Masada: A Desert Mesa of Terrible History 

We concluded the day by soaking in a basin of Dead Sea waters at the kibbutz spa. With the stench of the mud’s raw minerals in the air and the hot temperature of the waters, I had enough after ten minutes. Of course, people come from across the world to bathe in these waters, whose medicinal properties are highly regarded. 

On our second day, we travelled to Masada, the ancient desert fortress where more than 900 Jews committed suicide in what had been Herod’s palace rather than be taken into captivity by the Roman Legions.

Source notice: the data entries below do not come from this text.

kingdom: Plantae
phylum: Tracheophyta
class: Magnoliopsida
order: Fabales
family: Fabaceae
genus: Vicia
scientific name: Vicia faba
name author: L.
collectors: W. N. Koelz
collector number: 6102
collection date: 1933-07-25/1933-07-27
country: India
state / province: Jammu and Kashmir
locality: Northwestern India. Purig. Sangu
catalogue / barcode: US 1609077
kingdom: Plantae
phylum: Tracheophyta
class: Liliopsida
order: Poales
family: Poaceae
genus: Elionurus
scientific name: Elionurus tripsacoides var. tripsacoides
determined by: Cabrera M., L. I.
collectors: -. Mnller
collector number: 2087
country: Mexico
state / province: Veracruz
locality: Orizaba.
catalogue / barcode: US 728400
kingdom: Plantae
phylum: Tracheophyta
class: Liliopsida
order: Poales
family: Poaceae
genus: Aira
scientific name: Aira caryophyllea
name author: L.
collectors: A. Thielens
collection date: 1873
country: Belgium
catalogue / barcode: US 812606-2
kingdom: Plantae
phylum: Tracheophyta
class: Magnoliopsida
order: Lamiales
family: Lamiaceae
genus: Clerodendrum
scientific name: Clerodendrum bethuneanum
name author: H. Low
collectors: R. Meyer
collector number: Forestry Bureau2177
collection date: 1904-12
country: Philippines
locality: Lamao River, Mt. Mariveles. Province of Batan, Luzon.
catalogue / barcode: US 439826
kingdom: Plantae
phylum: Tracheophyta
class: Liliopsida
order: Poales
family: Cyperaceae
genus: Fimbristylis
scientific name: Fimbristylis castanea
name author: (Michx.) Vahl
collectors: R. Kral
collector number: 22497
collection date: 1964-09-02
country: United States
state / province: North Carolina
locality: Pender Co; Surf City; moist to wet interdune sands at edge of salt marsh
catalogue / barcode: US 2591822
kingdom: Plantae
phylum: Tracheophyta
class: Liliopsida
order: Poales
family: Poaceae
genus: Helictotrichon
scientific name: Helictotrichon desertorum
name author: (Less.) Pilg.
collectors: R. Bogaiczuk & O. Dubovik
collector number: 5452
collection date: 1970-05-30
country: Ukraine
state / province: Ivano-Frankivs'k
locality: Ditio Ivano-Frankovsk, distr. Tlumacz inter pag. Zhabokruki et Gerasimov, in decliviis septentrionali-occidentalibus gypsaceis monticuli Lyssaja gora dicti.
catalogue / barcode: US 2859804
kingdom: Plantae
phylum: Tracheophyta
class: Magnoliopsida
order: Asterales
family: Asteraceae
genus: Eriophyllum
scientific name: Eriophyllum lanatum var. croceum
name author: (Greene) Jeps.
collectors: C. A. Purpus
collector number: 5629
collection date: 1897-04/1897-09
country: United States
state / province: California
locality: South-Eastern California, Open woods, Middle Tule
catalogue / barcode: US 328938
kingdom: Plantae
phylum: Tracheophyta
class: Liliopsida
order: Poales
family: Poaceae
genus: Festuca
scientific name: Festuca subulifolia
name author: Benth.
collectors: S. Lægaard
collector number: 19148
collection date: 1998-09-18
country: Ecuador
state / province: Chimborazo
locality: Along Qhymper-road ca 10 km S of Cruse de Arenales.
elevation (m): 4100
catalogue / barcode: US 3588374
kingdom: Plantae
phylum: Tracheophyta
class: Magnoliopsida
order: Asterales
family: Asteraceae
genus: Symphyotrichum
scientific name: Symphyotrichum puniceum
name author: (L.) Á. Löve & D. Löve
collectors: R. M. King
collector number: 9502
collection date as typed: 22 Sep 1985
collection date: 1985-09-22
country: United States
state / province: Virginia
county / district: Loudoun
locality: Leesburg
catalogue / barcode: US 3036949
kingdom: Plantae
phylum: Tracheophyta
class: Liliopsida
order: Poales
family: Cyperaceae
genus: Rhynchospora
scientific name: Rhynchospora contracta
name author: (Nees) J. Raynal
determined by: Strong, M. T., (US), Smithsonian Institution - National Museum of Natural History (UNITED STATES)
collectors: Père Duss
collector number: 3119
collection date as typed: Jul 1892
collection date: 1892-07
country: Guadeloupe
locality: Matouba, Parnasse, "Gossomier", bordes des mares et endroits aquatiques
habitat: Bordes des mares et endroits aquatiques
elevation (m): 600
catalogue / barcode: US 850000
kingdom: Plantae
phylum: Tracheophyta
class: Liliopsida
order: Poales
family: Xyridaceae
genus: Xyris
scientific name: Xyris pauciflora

The palaces, the Western and Northern, are staggering when one considers their construction atop a  high desert mesa.  


The water systems, storage facilities and fortifications  on the site are truly impressive and to think that a king and his entourage accustomed to epicurean living, followed by a desperate community of defiant Jews living on whatever food had been left behind by the monarch, which in turn was replaced by a solemn community of Byzantine monks, all inhabited this place is staggering. The site is an archeological pearl, exceedingly well-researched and preserved, with a visitors center constructed since my last visit that includes a praiseworthy museum and facilities.


There are few things that I love more than enjoying the nature and landscapes of Israel.  During those 48 hours, I delighted in some of the country’s most unique natural treasures.